**** DATA SUPPLIED ****

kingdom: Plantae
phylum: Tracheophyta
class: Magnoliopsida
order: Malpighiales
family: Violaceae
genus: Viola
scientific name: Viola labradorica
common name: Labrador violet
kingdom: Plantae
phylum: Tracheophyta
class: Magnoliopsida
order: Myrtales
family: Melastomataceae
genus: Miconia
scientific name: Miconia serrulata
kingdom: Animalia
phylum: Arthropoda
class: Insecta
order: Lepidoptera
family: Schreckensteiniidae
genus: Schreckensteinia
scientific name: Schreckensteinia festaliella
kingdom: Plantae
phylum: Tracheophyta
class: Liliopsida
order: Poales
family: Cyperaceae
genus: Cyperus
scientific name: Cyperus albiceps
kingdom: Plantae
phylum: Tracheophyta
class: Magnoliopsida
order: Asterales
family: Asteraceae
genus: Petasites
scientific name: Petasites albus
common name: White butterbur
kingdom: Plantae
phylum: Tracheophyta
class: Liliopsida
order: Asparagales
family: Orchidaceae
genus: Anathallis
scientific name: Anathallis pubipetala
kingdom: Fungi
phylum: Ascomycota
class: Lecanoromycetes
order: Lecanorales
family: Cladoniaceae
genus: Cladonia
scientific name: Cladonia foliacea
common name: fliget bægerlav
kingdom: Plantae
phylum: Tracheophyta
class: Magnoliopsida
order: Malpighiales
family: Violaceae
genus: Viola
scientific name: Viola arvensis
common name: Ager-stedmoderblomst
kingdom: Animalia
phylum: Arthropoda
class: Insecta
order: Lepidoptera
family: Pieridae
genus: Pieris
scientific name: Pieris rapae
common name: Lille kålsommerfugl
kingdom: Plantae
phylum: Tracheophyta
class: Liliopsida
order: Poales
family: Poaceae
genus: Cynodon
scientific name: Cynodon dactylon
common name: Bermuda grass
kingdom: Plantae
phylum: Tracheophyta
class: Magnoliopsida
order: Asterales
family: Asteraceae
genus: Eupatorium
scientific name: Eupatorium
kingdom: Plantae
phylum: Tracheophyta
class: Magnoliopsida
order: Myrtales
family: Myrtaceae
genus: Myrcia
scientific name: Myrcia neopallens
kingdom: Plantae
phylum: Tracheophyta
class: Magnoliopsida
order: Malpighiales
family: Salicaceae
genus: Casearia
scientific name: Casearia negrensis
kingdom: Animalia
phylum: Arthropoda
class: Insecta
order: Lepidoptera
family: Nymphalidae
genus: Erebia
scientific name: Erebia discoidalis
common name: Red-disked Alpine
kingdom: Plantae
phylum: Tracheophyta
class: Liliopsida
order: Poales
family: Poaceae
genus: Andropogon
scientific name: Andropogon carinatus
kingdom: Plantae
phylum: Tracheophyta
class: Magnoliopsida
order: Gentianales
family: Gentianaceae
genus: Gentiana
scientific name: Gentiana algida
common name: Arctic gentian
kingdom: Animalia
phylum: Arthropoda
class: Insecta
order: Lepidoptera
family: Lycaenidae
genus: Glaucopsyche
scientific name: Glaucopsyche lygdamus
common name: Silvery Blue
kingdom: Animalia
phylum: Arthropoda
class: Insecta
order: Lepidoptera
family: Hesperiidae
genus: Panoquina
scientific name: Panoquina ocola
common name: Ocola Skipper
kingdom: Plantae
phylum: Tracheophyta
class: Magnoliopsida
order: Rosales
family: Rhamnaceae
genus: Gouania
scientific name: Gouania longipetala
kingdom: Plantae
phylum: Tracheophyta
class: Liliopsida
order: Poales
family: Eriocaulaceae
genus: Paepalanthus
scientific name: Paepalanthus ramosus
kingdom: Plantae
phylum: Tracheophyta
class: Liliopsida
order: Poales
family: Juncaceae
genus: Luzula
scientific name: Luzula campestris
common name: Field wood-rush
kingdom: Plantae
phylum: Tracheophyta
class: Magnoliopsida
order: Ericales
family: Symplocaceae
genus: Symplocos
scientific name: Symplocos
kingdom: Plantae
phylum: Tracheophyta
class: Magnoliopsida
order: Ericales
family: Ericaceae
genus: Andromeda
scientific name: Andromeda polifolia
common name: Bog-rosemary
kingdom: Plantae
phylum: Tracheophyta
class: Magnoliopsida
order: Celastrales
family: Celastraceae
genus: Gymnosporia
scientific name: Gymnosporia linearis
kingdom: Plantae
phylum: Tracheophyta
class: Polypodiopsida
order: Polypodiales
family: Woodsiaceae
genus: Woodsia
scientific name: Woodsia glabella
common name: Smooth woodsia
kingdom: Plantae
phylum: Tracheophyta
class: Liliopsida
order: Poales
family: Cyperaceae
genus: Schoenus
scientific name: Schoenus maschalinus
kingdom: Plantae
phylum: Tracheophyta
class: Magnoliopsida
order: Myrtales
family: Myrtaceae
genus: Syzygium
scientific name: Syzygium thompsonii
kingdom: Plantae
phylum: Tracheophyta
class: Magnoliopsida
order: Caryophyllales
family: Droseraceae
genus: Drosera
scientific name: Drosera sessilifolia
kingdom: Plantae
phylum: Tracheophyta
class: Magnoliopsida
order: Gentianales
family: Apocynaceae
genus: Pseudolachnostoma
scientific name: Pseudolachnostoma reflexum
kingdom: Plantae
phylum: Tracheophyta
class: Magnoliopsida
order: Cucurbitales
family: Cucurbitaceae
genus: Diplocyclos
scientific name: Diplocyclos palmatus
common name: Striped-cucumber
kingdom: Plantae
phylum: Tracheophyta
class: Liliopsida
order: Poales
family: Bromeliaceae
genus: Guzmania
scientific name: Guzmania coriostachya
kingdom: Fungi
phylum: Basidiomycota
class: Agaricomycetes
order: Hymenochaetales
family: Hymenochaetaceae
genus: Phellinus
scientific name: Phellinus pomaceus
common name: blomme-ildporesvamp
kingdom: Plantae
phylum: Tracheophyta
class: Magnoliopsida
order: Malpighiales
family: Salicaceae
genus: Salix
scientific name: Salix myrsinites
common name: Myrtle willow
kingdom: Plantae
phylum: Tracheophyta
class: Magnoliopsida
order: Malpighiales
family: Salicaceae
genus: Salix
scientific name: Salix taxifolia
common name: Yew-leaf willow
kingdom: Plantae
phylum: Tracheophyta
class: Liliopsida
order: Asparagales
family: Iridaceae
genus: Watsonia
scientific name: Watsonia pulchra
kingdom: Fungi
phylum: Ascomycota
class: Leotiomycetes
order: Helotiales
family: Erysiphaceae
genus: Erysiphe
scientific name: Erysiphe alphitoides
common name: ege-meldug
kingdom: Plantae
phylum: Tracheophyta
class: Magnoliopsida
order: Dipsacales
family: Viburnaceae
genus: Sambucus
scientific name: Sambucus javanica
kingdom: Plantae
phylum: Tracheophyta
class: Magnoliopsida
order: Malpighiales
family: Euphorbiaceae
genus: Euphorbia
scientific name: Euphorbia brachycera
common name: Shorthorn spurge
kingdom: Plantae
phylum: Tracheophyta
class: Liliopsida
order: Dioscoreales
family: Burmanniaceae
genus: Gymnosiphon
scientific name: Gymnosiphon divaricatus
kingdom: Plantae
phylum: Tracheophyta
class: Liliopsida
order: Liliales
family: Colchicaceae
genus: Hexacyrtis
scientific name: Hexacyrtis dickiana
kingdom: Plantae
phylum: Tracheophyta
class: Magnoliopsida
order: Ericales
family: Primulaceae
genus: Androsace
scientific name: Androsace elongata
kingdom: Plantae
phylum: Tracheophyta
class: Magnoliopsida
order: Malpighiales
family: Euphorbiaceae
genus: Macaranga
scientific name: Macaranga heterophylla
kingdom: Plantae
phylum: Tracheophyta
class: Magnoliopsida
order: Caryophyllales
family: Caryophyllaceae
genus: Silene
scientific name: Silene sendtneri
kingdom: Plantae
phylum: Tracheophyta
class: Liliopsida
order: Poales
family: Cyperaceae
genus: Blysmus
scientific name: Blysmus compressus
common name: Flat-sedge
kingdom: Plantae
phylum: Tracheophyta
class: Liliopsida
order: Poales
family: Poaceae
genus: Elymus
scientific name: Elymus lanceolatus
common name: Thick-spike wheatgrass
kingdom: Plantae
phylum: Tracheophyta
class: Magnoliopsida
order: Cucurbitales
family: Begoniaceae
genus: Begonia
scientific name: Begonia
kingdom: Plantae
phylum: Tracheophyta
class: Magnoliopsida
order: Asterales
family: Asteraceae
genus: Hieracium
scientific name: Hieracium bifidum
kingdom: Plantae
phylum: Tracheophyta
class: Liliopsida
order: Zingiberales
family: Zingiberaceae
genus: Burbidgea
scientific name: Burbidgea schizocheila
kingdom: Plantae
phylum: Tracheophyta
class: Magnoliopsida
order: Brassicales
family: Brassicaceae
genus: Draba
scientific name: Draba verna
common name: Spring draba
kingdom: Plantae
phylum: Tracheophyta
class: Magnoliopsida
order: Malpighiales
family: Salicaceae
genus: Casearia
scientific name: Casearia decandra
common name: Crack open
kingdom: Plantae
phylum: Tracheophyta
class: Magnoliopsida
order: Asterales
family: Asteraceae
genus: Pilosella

****

WHAT THE TASK REQUIRES: Present the lines of the records above as a Markdown table with the columns "Row" and "Line," numbering each line and omitting blank ones. Begin at the line that contains "scientific name: Diplocyclos palmatus" and stop after the line that contains "phylum: Basidiomycota".

FINISHED ANSWER:
| Row | Line |
|---|---|
| 1 | scientific name: Diplocyclos palmatus |
| 2 | common name: Striped-cucumber |
| 3 | kingdom: Plantae |
| 4 | phylum: Tracheophyta |
| 5 | class: Liliopsida |
| 6 | order: Poales |
| 7 | family: Bromeliaceae |
| 8 | genus: Guzmania |
| 9 | scientific name: Guzmania coriostachya |
| 10 | kingdom: Fungi |
| 11 | phylum: Basidiomycota |